Rochefort won 57 percent to Talbot’s 43 percent, winning the seat by more than 4,000 votes, according to the Secretary of State’s Office.
Rochefort has vowed to pass measures to stem out-of-state trash and pause landfill development in the state – legislation that has traditionally died in the Senate but that he says he can get through from inside the chamber.
Republicans have held this seat since 2018. The last Democrat to hold it, Jeff Woodburn, was felled following his arrest on domestic violence charges and ultimately landed a 30-day jail sentence this year on a criminal mischief conviction.
District 7
Though District 7 has sometimes come down to exceptionally thin margins, that wasn’t the case Tuesday. Republican Sen. Daniel Innis, a Bradford business owner and professor, comfortably held onto his seat over Democratic challenger Stu Green, a retired Navy commander from Andover.
Innis got roughly 55 percent of the vote over Green’s 44 percent, amounting to a lead of more than 3,500 votes, according to the Secretary of State’s Office.
District 9
Incumbent Republican Sen. Denise Ricciardi, a Bedford Republican, held onto the District 9 seat against Democratic challenger Matthew McLaughlin, a Navy veteran and former commercial airline pilot from Bedford.
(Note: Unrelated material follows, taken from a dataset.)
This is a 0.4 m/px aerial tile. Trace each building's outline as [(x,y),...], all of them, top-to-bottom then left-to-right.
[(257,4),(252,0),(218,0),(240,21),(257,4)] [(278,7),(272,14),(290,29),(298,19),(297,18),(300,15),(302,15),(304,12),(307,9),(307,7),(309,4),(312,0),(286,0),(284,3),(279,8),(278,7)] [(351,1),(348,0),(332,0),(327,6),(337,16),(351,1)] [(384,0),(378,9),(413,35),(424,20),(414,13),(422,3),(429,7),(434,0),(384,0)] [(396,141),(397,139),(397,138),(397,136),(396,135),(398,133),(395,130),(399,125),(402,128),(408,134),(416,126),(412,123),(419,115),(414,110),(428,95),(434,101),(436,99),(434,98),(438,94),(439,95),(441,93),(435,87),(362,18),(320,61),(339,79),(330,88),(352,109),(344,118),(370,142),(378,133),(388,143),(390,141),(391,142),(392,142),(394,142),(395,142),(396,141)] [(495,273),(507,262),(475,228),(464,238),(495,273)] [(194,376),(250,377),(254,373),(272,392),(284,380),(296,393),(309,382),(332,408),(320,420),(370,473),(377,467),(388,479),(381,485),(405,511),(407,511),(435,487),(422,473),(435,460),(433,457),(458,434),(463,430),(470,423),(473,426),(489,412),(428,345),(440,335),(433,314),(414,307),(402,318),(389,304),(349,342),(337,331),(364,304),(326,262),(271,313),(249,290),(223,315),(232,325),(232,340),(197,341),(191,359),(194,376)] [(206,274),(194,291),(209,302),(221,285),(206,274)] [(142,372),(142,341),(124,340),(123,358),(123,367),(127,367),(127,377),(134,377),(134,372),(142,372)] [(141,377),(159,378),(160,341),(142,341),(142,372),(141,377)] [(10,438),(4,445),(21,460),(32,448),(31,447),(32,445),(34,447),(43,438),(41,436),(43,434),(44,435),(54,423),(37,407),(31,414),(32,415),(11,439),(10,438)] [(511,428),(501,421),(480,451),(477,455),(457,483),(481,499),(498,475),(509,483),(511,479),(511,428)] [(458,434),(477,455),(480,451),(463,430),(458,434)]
Republicans have held this seat in all but one election this century, when Democrat Jeanne Dietsch won it by 4.7 points in 2018. Ricciardi won the seat by 1.1 points in 2020 and 4.5 points in 2022. Democrats had hoped to turn it blue once again this cycle.
Ricciardi got 52 percent of the vote over McLaughlin’s 48 percent, besting him by just over 1,000 votes, according to the Secretary of State’s Office.